E o Estado joga aí, e sempre jogou, um papel crucial. Ou seja, as praticas dos óbitos em Angola foram-se moldando na relação entre o Estado e a sociedade. Há quem diga que a solidariedade dos funerais tem que ver com a tradição, mas a tradição nunca é uma realidade imutável. Os óbitos foram-se adaptando quer a certas praticas impostas pelo Estado, como o recolher obrigatório, que obrigava as pessoas a pernoitar no velório, quer a natureza paternalista do Estado socialista. Era não só o Estado que permitia aos trabalhadores gozar semanas, senão meses, de licença em caso de morte de um próximo, como havia também mecanismos, como as requisições de peixe, e cerveja, que o trabalhador tinha de manipular para alimentar as pessoas no seu funeral.

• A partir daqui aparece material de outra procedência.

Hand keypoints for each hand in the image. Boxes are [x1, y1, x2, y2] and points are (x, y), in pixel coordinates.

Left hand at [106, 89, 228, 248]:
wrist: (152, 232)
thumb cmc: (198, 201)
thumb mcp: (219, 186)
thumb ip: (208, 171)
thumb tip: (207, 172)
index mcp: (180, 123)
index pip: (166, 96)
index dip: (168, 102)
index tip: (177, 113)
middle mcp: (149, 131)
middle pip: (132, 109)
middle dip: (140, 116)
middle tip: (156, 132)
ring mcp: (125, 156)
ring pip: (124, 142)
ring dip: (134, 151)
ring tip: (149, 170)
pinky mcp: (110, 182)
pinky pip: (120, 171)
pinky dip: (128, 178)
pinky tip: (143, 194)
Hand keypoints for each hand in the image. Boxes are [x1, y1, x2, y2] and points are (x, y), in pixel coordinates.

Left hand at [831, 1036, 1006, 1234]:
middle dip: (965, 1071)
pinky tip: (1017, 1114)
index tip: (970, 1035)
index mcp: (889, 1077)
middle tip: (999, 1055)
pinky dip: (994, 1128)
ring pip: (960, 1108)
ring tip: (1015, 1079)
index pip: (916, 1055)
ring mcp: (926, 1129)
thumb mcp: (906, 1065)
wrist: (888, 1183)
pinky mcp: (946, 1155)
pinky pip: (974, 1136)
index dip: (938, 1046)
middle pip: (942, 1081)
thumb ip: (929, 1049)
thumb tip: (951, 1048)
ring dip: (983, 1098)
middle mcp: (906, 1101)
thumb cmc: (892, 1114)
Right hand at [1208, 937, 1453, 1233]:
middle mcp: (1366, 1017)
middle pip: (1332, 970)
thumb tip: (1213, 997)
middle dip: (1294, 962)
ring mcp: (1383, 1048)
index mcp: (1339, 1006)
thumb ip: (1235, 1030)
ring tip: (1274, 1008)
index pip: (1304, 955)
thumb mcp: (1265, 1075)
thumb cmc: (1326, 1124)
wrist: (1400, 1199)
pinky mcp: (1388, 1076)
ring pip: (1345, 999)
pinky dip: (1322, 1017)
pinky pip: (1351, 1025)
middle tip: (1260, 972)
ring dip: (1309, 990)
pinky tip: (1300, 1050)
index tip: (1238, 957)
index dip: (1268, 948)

Subjacente ao óbito, está, mostrar aos mortos um respeito e uma reverência, que, muitas vezes, nunca mereceram enquanto foram vivos. É bem provável, porém, que este respeito, ou esta reverência, nada têm que ver com o morto em si, mas com a ideia da morte, e o que isso produz no contexto do equilíbrio de determinado grupo, ou rede social. Ou isso pode ainda indicar, talvez, que aos respeitarmos os nossos mortos, estamos a declara a forma como desejamos que a nossa memória seja tratada, quando um dia já não fizermos parte deste mundo.